Read through the lines below and copy the ones holding the string "casing".

(Dataset entries)
· · ·
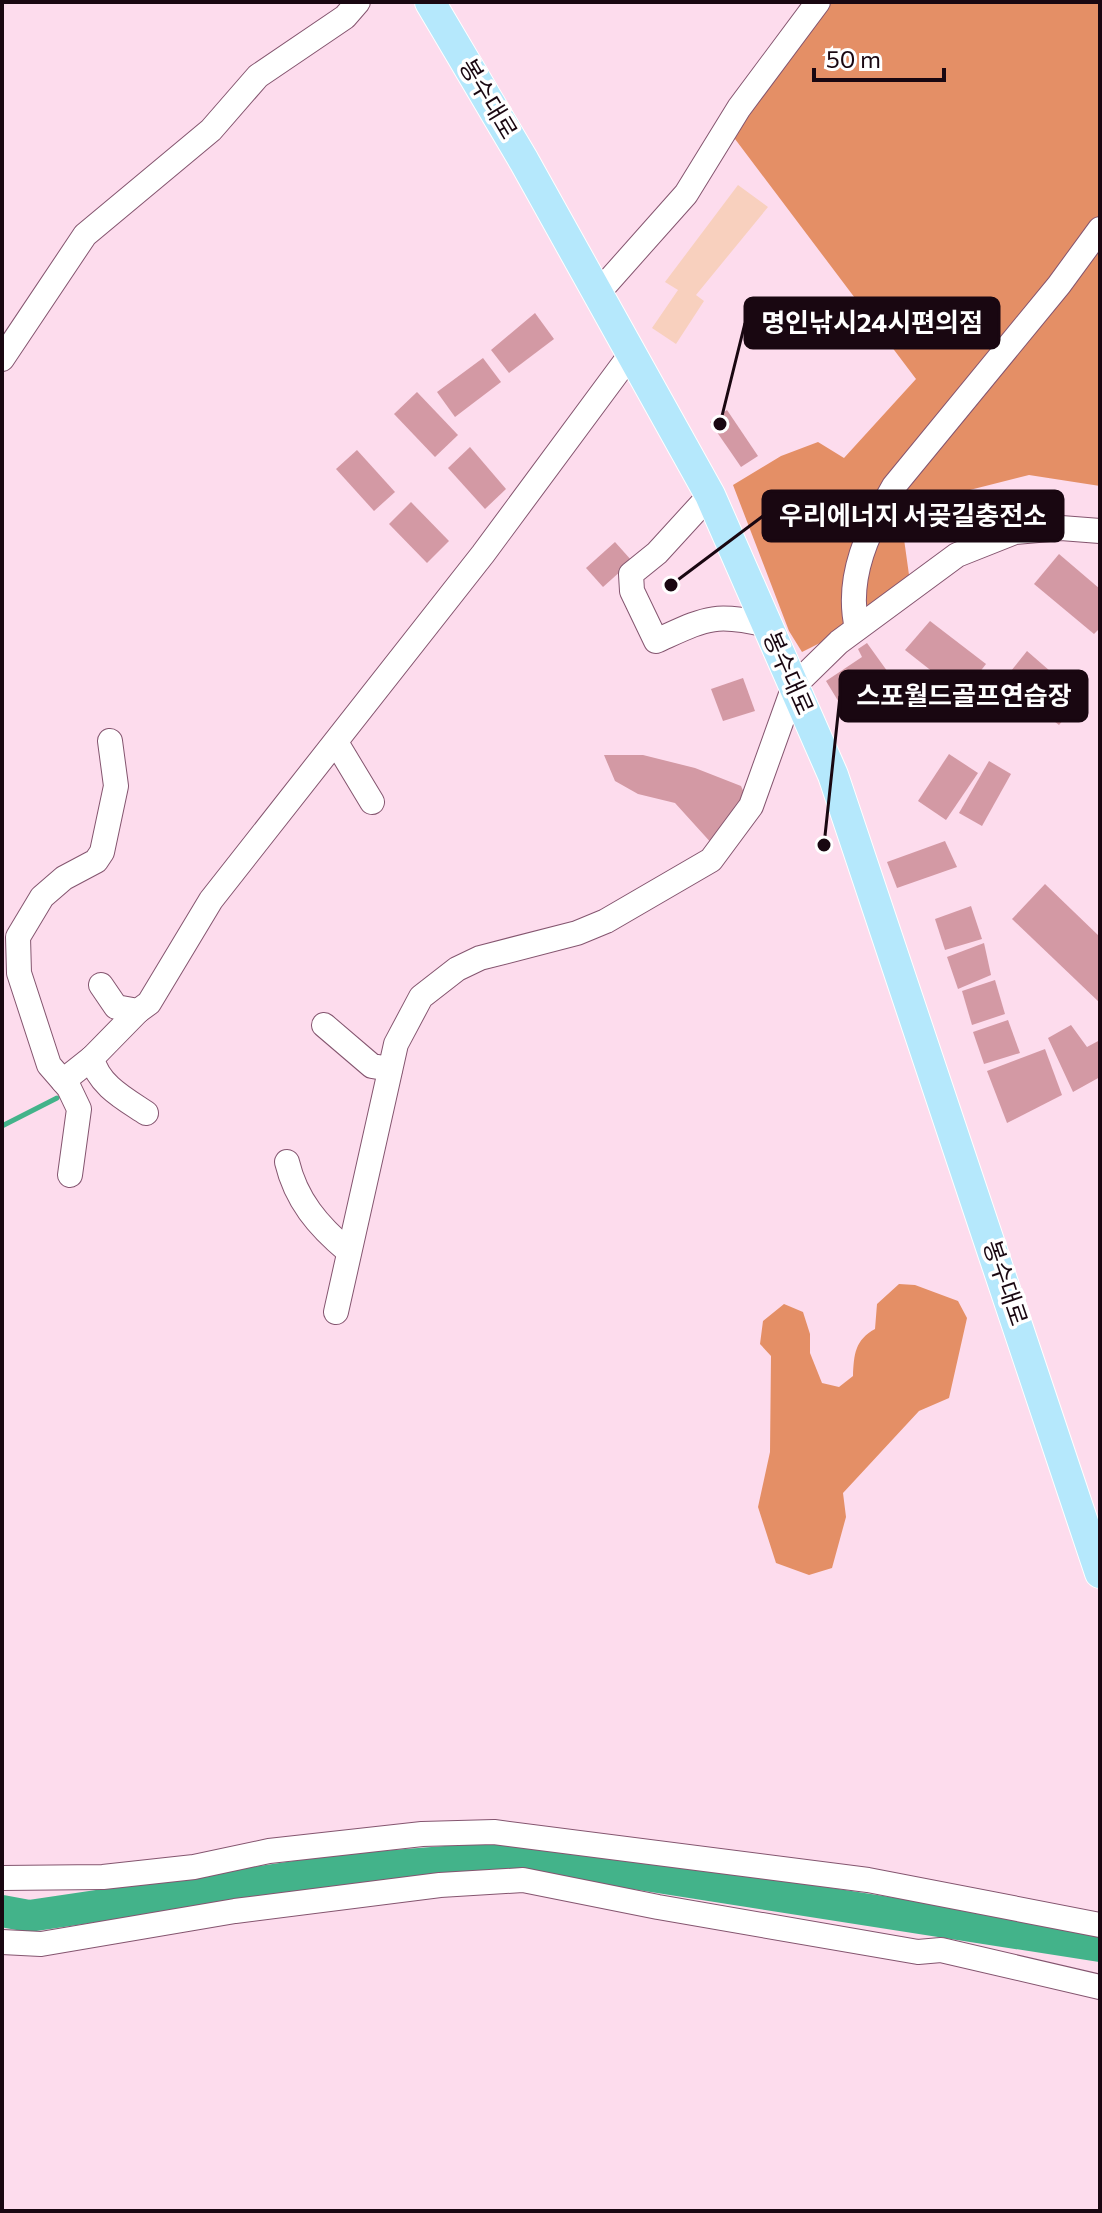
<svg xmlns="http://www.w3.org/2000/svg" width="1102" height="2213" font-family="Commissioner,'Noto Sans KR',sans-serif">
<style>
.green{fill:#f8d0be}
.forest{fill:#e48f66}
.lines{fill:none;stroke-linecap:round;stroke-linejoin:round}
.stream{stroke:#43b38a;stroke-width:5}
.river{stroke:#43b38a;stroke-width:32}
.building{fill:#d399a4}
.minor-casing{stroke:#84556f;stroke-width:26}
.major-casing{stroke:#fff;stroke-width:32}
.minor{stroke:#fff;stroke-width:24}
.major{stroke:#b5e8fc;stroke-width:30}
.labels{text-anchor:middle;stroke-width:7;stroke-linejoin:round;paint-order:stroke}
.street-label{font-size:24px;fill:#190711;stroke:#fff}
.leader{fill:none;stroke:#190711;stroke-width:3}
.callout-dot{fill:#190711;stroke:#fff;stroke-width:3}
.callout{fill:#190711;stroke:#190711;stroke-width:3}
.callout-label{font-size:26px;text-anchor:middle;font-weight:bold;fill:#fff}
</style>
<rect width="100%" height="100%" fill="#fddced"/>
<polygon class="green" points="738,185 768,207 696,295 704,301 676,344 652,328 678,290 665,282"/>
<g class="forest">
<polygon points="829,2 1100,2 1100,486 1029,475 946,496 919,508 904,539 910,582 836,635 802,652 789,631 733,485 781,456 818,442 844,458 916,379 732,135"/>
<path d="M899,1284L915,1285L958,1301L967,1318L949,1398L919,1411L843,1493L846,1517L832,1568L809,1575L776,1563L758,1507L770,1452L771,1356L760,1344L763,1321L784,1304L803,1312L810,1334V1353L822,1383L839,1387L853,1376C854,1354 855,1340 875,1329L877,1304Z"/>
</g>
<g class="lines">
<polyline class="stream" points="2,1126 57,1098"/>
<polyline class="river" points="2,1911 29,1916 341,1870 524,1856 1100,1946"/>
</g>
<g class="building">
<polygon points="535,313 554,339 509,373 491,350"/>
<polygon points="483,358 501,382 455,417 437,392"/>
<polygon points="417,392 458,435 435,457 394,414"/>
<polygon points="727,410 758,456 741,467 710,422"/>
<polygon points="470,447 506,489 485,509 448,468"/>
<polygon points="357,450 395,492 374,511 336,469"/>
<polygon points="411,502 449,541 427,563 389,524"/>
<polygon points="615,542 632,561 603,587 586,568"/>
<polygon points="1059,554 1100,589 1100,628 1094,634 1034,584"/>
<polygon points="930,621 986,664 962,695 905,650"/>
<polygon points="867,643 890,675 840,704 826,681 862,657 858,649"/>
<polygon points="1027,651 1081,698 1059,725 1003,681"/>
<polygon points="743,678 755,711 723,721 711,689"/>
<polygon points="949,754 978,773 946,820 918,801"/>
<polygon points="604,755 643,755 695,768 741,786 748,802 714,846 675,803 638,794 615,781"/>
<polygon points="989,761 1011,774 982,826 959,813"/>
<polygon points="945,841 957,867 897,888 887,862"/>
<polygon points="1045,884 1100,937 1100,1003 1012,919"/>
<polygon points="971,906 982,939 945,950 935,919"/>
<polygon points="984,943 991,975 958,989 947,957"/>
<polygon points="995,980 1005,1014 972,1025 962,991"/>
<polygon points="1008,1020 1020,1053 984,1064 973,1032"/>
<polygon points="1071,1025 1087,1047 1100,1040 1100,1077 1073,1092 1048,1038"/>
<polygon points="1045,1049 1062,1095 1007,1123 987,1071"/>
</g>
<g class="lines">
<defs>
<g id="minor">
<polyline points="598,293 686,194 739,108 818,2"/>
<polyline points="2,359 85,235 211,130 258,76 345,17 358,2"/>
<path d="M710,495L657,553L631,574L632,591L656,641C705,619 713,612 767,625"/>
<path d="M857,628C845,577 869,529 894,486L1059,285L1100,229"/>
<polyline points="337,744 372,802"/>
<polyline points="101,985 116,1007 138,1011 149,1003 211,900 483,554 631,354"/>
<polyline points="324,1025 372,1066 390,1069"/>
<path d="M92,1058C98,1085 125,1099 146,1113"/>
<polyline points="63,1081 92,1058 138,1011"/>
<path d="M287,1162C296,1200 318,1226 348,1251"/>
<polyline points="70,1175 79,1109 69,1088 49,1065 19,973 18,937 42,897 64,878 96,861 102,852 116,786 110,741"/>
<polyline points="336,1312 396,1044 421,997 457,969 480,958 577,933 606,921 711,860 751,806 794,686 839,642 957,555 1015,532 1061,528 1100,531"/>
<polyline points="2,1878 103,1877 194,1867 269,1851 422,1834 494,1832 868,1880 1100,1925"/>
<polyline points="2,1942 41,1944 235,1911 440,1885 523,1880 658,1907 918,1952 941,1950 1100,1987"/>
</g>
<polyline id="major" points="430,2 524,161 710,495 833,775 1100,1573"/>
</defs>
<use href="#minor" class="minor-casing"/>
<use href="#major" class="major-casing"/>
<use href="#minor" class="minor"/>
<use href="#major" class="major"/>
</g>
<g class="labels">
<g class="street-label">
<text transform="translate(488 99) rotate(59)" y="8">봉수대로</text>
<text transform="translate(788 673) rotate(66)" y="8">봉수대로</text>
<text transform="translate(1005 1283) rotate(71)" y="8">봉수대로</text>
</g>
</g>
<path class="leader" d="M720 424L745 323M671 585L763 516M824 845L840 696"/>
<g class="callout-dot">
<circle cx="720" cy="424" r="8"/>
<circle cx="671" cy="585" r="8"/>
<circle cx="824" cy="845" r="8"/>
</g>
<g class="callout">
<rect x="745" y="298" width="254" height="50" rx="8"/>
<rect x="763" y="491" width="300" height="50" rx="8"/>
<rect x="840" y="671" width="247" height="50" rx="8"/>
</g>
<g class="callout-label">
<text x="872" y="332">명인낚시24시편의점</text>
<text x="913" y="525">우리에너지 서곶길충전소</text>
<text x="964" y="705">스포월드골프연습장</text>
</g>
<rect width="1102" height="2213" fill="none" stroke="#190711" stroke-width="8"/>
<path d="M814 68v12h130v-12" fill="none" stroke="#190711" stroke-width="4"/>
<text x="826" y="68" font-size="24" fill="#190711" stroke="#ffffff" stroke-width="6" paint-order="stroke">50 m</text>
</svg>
· · ·
* **SOLVED EXERCISE**
.minor-casing{stroke:#84556f;stroke-width:26}
.major-casing{stroke:#fff;stroke-width:32}
<use href="#minor" class="minor-casing"/>
<use href="#major" class="major-casing"/>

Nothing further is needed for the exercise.